SOURCE MATERIAL:
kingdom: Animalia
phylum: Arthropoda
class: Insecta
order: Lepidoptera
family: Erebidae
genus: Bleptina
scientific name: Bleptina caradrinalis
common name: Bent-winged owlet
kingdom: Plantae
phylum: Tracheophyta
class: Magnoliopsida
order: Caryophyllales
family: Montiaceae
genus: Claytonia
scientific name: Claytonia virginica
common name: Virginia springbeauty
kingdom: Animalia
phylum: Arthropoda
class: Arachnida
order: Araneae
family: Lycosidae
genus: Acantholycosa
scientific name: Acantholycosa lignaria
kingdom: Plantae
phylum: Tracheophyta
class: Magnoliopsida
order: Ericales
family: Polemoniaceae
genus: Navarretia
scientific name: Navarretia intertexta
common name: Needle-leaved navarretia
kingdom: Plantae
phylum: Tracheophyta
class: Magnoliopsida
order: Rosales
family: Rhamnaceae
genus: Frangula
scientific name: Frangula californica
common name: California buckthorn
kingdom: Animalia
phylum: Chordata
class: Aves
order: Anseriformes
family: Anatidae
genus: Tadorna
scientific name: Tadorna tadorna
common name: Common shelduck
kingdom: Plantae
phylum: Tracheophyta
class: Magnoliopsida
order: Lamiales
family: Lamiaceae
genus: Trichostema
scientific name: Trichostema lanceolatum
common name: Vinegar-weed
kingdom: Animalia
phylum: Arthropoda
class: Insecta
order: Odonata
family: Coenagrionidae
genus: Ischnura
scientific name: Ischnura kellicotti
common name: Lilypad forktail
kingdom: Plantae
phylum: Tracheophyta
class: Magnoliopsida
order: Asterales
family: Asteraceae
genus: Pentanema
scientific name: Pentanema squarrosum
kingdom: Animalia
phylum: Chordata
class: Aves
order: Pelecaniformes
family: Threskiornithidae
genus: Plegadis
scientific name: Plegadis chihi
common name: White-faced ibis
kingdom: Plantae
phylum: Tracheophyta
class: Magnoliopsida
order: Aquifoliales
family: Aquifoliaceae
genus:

YOUR INSTRUCTIONS:
Repeat every line given for the items above, word for word and in the same order.

RESULT FOR THIS TASK:
kingdom: Animalia
phylum: Arthropoda
class: Insecta
order: Lepidoptera
family: Erebidae
genus: Bleptina
scientific name: Bleptina caradrinalis
common name: Bent-winged owlet
kingdom: Plantae
phylum: Tracheophyta
class: Magnoliopsida
order: Caryophyllales
family: Montiaceae
genus: Claytonia
scientific name: Claytonia virginica
common name: Virginia springbeauty
kingdom: Animalia
phylum: Arthropoda
class: Arachnida
order: Araneae
family: Lycosidae
genus: Acantholycosa
scientific name: Acantholycosa lignaria
kingdom: Plantae
phylum: Tracheophyta
class: Magnoliopsida
order: Ericales
family: Polemoniaceae
genus: Navarretia
scientific name: Navarretia intertexta
common name: Needle-leaved navarretia
kingdom: Plantae
phylum: Tracheophyta
class: Magnoliopsida
order: Rosales
family: Rhamnaceae
genus: Frangula
scientific name: Frangula californica
common name: California buckthorn
kingdom: Animalia
phylum: Chordata
class: Aves
order: Anseriformes
family: Anatidae
genus: Tadorna
scientific name: Tadorna tadorna
common name: Common shelduck
kingdom: Plantae
phylum: Tracheophyta
class: Magnoliopsida
order: Lamiales
family: Lamiaceae
genus: Trichostema
scientific name: Trichostema lanceolatum
common name: Vinegar-weed
kingdom: Animalia
phylum: Arthropoda
class: Insecta
order: Odonata
family: Coenagrionidae
genus: Ischnura
scientific name: Ischnura kellicotti
common name: Lilypad forktail
kingdom: Plantae
phylum: Tracheophyta
class: Magnoliopsida
order: Asterales
family: Asteraceae
genus: Pentanema
scientific name: Pentanema squarrosum
kingdom: Animalia
phylum: Chordata
class: Aves
order: Pelecaniformes
family: Threskiornithidae
genus: Plegadis
scientific name: Plegadis chihi
common name: White-faced ibis
kingdom: Plantae
phylum: Tracheophyta
class: Magnoliopsida
order: Aquifoliales
family: Aquifoliaceae
genus:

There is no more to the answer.